Islamophobia and the West
The concept of Islamophobia did exist long before the fateful 9/11, but it had never been so pronounced, writes Anita Joseph.india Updated: Jun 20, 2006 15:33 IST
Anti-Asian racism (especially against South Asia) has always been prevalent in the West.
If media reports are to be believed, Asians have been subject to some of the most brutal acts of harassment, injustice and hostility.
Well-known is the Chinese Exclusion Act of 1882 where the Chinese were singled out and forbidden from stepping on American soil.
And this was the culmination of numerous acts of discrimination against Chinese immigrants in the United States.
Another famous (or rather infamous) episode of anti-Asian racism was the imprisonment of Japanese Americans during World War II. And done just on the basis of their ethnic ancestry!
Hence, it comes as no surprise that 9/11 evoked an Anti Islamic sentiment worldwide. The concept of Islamophobia did exist long before that fateful September day, but it had never been so pronounced.
Islamophobia may be understood to mean an irrational fear or hatred of the Mulims and Islam.
It assumed gargantuan proportions in the West, thanks to Osama bin Laden and his Al-Qaeda.
Post 9/11, we've all seen and heard stories of how Asians in the West have had their belongings searched without prior notice to find out if they are armed, and instances of several Muslims having to flee from Europe.
The question is, how much of what is reported is true? How many Asians actually feel singled out?
Indians abroad have differing views. Some say that Islamophobia does exist, but they are not immediately aware of its repercussions, while others are of the view that they do come across instances of bias against their Islam counterparts.
Sudarshan George, an Indian student at Germany's Bonn University, is of the view that Islamophobia does not exist at the university level in his country.
He does say, however that "there is a general feeling of hostility towards the Muslims everywhere, though subtle".
A friend of his was once denied an apartment on rent, just because he was Muslim. And interestingly, after 9/11, a pair of lovers, one of them Muslim, parted ways, because the other "could not trust Muslims after what they did to America".
However, Shilpa Singh, an Indian housewife in Canada, has this to say: "We have a Muslim neighbour, but none of us have a problem. And they seem to be quite happy.

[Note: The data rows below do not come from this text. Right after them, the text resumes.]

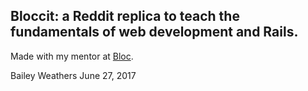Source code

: 
## Bloccit: a Reddit replica to teach the fundamentals of web development and Rails.

 Made with my mentor at [Bloc](http://bloc.io).

Bailey Weathers June 27, 2017
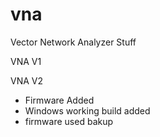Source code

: # vna
Vector Network Analyzer Stuff

VNA V1 

VNA V2

- Firmware Added
- Windows working build added
- firmware used bakup
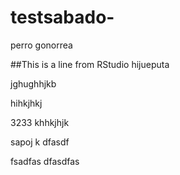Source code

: # testsabado-

perro 
gonorrea 


##This is a line from RStudio
hijueputa

jghughhjkb

hihkjhkj

3233
khhkjhjk


sapoj
k
dfasdf

fsadfas 
dfasdfas 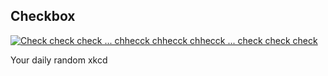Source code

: ## Checkbox
[![Check check check ... chhecck chhecck chhecck ... check check check](https://imgs.xkcd.com/comics/checkbox.gif)](https://xkcd.com/2445/ "Check check check ... chhecck chhecck chhecck ... check check check")

Your daily random xkcd
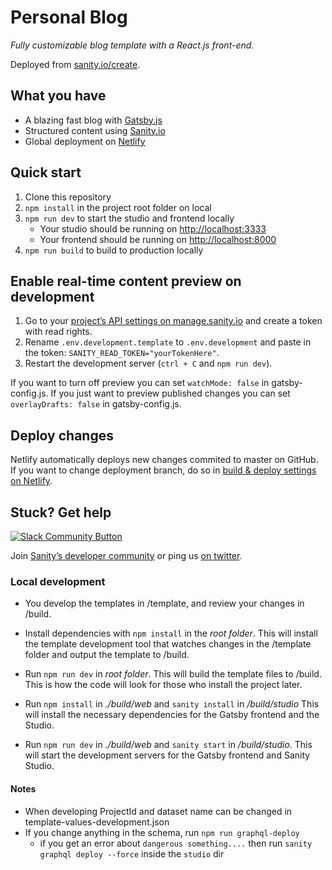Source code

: # Personal Blog

_Fully customizable blog template with a React.js front-end._

Deployed from [sanity.io/create](https://www.sanity.io/create/?template=sanity-io%2Fsanity-template-gatsby-blog).

## What you have

- A blazing fast blog with [Gatsby.js](https://gatsbyjs.org)
- Structured content using [Sanity.io](https://www.sanity.io)
- Global deployment on [Netlify](https://netlify.com)

## Quick start

1. Clone this repository
2. `npm install` in the project root folder on local
3. `npm run dev` to start the studio and frontend locally
   - Your studio should be running on [http://localhost:3333](http://localhost:3333)
   - Your frontend should be running on [http://localhost:8000](http://localhost:8000)
4. `npm run build` to build to production locally

## Enable real-time content preview on development

1. Go to your [project’s API settings on manage.sanity.io](https://manage.sanity.io/projects/0477rq5d/settings/api) and create a token with read rights.
2. Rename `.env.development.template` to `.env.development` and paste in the token: `SANITY_READ_TOKEN="yourTokenHere"`.
3. Restart the development server (`ctrl + C` and `npm run dev`).

If you want to turn off preview you can set `watchMode: false` in gatsby-config.js. If you just want to preview published changes you can set `overlayDrafts: false` in gatsby-config.js.

## Deploy changes

Netlify automatically deploys new changes commited to master on GitHub. If you want to change deployment branch, do so in [build & deploy settings on Netlify](https://www.netlify.com/docs/continuous-deployment/#branches-deploys).

## Stuck? Get help

[![Slack Community Button](https://slack.sanity.io/badge.svg)](https://slack.sanity.io/)

Join [Sanity’s developer community](https://slack.sanity.io) or ping us [on twitter](https://twitter.com/sanity_io).

### Local development

- You develop the templates in /template, and review your changes in /build.

- Install dependencies with `npm install` in the _root folder_. This will install the template development tool that watches changes in the /template folder and output the template to /build.

- Run `npm run dev` in _root folder_. This will build the template files to /build. This is how the code will look for those who install the project later.

- Run `npm install` in _./build/web_ and `sanity install` in _/build/studio_ This will install the necessary dependencies for the Gatsby frontend and the Studio.

- Run `npm run dev` in _./build/web_ and `sanity start` in _/build/studio_. This will start the development servers for the Gatsby frontend and Sanity Studio.

#### Notes

- When developing ProjectId and dataset name can be changed in template-values-development.json
- If you change anything in the schema, run `npm run graphql-deploy`
  - if you get an error about `dangerous something....` then run `sanity graphql deploy --force` inside the `studio` dir

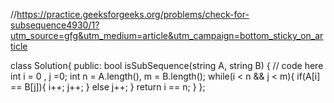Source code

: //https://practice.geeksforgeeks.org/problems/check-for-subsequence4930/1?utm_source=gfg&utm_medium=article&utm_campaign=bottom_sticky_on_article


class Solution{
    public:
    bool isSubSequence(string A, string B) 
    {
        // code here
        int i = 0 , j =0;
        int n = A.length(), m = B.length();
        while(i < n && j < m){
            if(A[i] == B[j]){
                i++;
                j++;
            }
            else j++;
        }
        return i == n;
    }
};
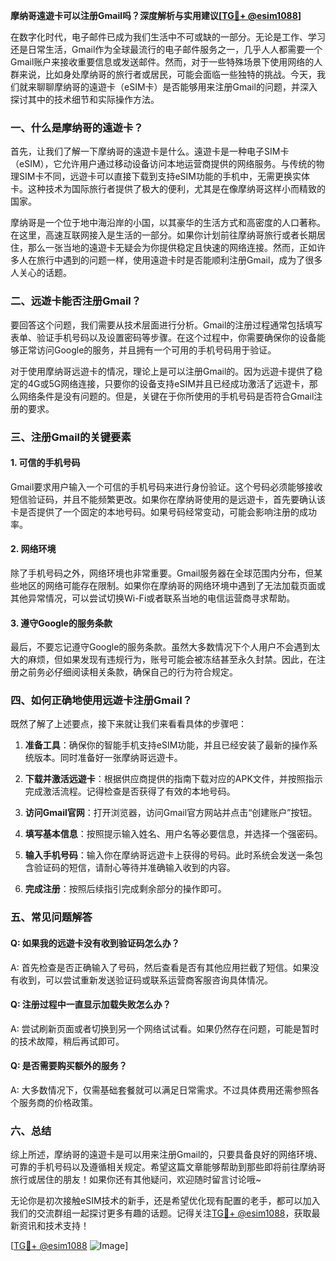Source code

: **摩纳哥遠遊卡可以注册Gmail吗？深度解析与实用建议[[TG💪+ @esim1088](https://t.me/s/esim1088)]**

在数字化时代，电子邮件已成为我们生活中不可或缺的一部分。无论是工作、学习还是日常生活，Gmail作为全球最流行的电子邮件服务之一，几乎人人都需要一个Gmail账户来接收重要信息或发送邮件。然而，对于一些特殊场景下使用网络的人群来说，比如身处摩纳哥的旅行者或居民，可能会面临一些独特的挑战。今天，我们就来聊聊摩纳哥的遠遊卡（eSIM卡）是否能够用来注册Gmail的问题，并深入探讨其中的技术细节和实际操作方法。

### 一、什么是摩纳哥的遠遊卡？

首先，让我们了解一下摩纳哥的遠遊卡是什么。遠遊卡是一种电子SIM卡（eSIM），它允许用户通过移动设备访问本地运营商提供的网络服务。与传统的物理SIM卡不同，远遊卡可以直接下载到支持eSIM功能的手机中，无需更换实体卡。这种技术为国际旅行者提供了极大的便利，尤其是在像摩纳哥这样小而精致的国家。

摩纳哥是一个位于地中海沿岸的小国，以其豪华的生活方式和高密度的人口著称。在这里，高速互联网接入是生活的一部分。如果你计划前往摩纳哥旅行或者长期居住，那么一张当地的遠遊卡无疑会为你提供稳定且快速的网络连接。然而，正如许多人在旅行中遇到的问题一样，使用遠遊卡时是否能顺利注册Gmail，成为了很多人关心的话题。

### 二、远遊卡能否注册Gmail？

要回答这个问题，我们需要从技术层面进行分析。Gmail的注册过程通常包括填写表单、验证手机号码以及设置密码等步骤。在这个过程中，你需要确保你的设备能够正常访问Google的服务，并且拥有一个可用的手机号码用于验证。

对于使用摩纳哥远遊卡的情况，理论上是可以注册Gmail的。因为远遊卡提供了稳定的4G或5G网络连接，只要你的设备支持eSIM并且已经成功激活了远遊卡，那么网络条件是没有问题的。但是，关键在于你所使用的手机号码是否符合Gmail注册的要求。

### 三、注册Gmail的关键要素

#### 1. 可信的手机号码
Gmail要求用户输入一个可信的手机号码来进行身份验证。这个号码必须能够接收短信验证码，并且不能频繁更改。如果你在摩纳哥使用的是远遊卡，首先要确认该卡是否提供了一个固定的本地号码。如果号码经常变动，可能会影响注册的成功率。

#### 2. 网络环境
除了手机号码之外，网络环境也非常重要。Gmail服务器在全球范围内分布，但某些地区的网络可能存在限制。如果你在摩纳哥的网络环境中遇到了无法加载页面或其他异常情况，可以尝试切换Wi-Fi或者联系当地的电信运营商寻求帮助。

#### 3. 遵守Google的服务条款
最后，不要忘记遵守Google的服务条款。虽然大多数情况下个人用户不会遇到太大的麻烦，但如果发现有违规行为，账号可能会被冻结甚至永久封禁。因此，在注册之前务必仔细阅读相关条款，确保自己的行为符合规定。

### 四、如何正确地使用远遊卡注册Gmail？

既然了解了上述要点，接下来就让我们来看看具体的步骤吧：

1. **准备工具**：确保你的智能手机支持eSIM功能，并且已经安装了最新的操作系统版本。同时准备好一张摩纳哥远遊卡。
   
2. **下载并激活远遊卡**：根据供应商提供的指南下载对应的APK文件，并按照指示完成激活流程。记得检查是否获得了有效的本地号码。

3. **访问Gmail官网**：打开浏览器，访问Gmail官方网站并点击“创建账户”按钮。

4. **填写基本信息**：按照提示输入姓名、用户名等必要信息，并选择一个强密码。

5. **输入手机号码**：输入你在摩纳哥远遊卡上获得的号码。此时系统会发送一条包含验证码的短信，请耐心等待并准确输入收到的内容。

6. **完成注册**：按照后续指引完成剩余部分的操作即可。

### 五、常见问题解答

#### Q: 如果我的远遊卡没有收到验证码怎么办？
A: 首先检查是否正确输入了号码，然后查看是否有其他应用拦截了短信。如果没有收到，可以尝试重新发送验证码或联系运营商客服咨询具体情况。

#### Q: 注册过程中一直显示加载失败怎么办？
A: 尝试刷新页面或者切换到另一个网络试试看。如果仍然存在问题，可能是暂时的技术故障，稍后再试即可。

#### Q: 是否需要购买额外的服务？
A: 大多数情况下，仅需基础套餐就可以满足日常需求。不过具体费用还需参照各个服务商的价格政策。

### 六、总结

综上所述，摩纳哥的遠遊卡是可以用来注册Gmail的，只要具备良好的网络环境、可靠的手机号码以及遵循相关规定。希望这篇文章能够帮助到那些即将前往摩纳哥旅行或居住的朋友！如果你还有其他疑问，欢迎随时留言讨论哦~

无论你是初次接触eSIM技术的新手，还是希望优化现有配置的老手，都可以加入我们的交流群组一起探讨更多有趣的话题。记得关注[TG💪+ @esim1088](https://t.me/s/esim1088)，获取最新资讯和技术支持！

[[TG💪+ @esim1088](https://t.me/s/esim1088) ![Image](https://i.postimg.cc/4NQfJmqS/Snipaste-2025-05-13-00-14-12.png)]
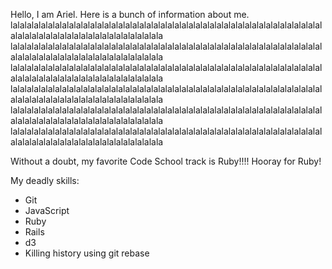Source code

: Hello, I am Ariel.  Here is a bunch of information about me.
lalalalalalalalalalalalalalalalalalalalalalalalalalalalalalalalalalalalalalalalalalalalalalalalalalalalalalalalalalalalalalalalalala lalalalalalalalalalalalalalalalalalalalalalalalalalalalalalalalalalalalalalalalalalalalalalalalalalalalalalalalalalalalalalalalalala lalalalalalalalalalalalalalalalalalalalalalalalalalalalalalalalalalalalalalalalalalalalalalalalalalalalalalalalalalalalalalalalalala lalalalalalalalalalalalalalalalalalalalalalalalalalalalalalalalalalalalalalalalalalalalalalalalalalalalalalalalalalalalalalalalalala lalalalalalalalalalalalalalalalalalalalalalalalalalalalalalalalalalalalalalalalalalalalalalalalalalalalalalalalalalalalalalalalalala lalalalalalalalalalalalalalalalalalalalalalalalalalalalalalalalalalalalalalalalalalalalalalalalalalalalalalalalalalalalalalalalalala 

Without a doubt, my favorite Code School track is Ruby!!!! Hooray for Ruby!

My deadly skills:
* Git
* JavaScript
* Ruby
* Rails
* d3
* Killing history using git rebase
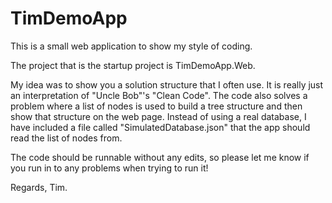 # TimDemoApp
This is a small web application to show my style of coding.

The project that is the startup project is TimDemoApp.Web.

My idea was to show you a solution structure that I often use. It is really just an interpretation of "Uncle Bob"'s "Clean Code". The code also solves a problem where a list of nodes is used to build a tree structure and then show that structure on the web page. Instead of using a real database, I have included a file called "SimulatedDatabase.json" that the app should read the list of nodes from.

The code should be runnable without any edits, so please let me know if you run in to any problems when trying to run it!

Regards, Tim.
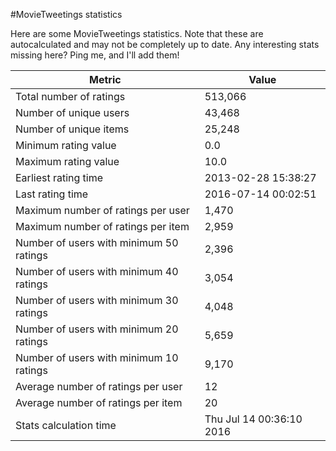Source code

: #MovieTweetings statistics

Here are some MovieTweetings statistics. Note that these are autocalculated and may not be completely up to date. Any interesting stats missing here? Ping me, and I'll add them!

Metric | Value
--- | ---
Total number of ratings                 | 513,066
Number of unique users                  | 43,468
Number of unique items                  | 25,248
Minimum rating value                    | 0.0
Maximum rating value                    | 10.0
Earliest rating time                    | 2013-02-28 15:38:27
Last rating time                        | 2016-07-14 00:02:51
Maximum number of ratings per user      | 1,470
Maximum number of ratings per item      | 2,959
Number of users with minimum 50 ratings | 2,396
Number of users with minimum 40 ratings | 3,054
Number of users with minimum 30 ratings | 4,048
Number of users with minimum 20 ratings | 5,659
Number of users with minimum 10 ratings | 9,170
Average number of ratings per user      | 12
Average number of ratings per item      | 20
Stats calculation time                  | Thu Jul 14 00:36:10 2016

We regularly exchange gifts and get together for all important occasions."
Medha Saran, a student in at a reputed international university begs to differ. She cites an instance where, soon after 9/11, her friend was forced to vacate her hostel room at night, just because she was Muslim!
There are a few non-Muslims who have reported how soon after 9/11 they were searched at an amusement park to see if they were armed.
Then there is a bank employee in the US, Abhishek Kaul, who says that his Muslim friend has had to face abusive language at a few public places.
An interesting detail comes from Maureen, a school teacher in Alabama. "There were two Muslim kids in my class. And things were absolutely fine till 9/11. But soon afterwards, a few of the parents began to demand that the Muslim kids be sent away, or else they would have to shift their wards to a different school.
It took a lot of talking from my side to let them continue with the current state of affairs. But by then, both the Muslim kids were taken away from school by their parents."
There is however, a unanimous view: That discrimination in some form or another does exist in the West.
This is not surprising, since the West's penchant for bias is well known. It could be subtle or aggressive, but it is there all the same.
A study of Asian discrimination in the West would take a lifetime. So we could arrive at a decent conclusion if we said that Islamophobia is a real threat out there in the West, and it takes varying forms.
But then the average Indian does not feel threatened to have a Muslim neighbour or friend.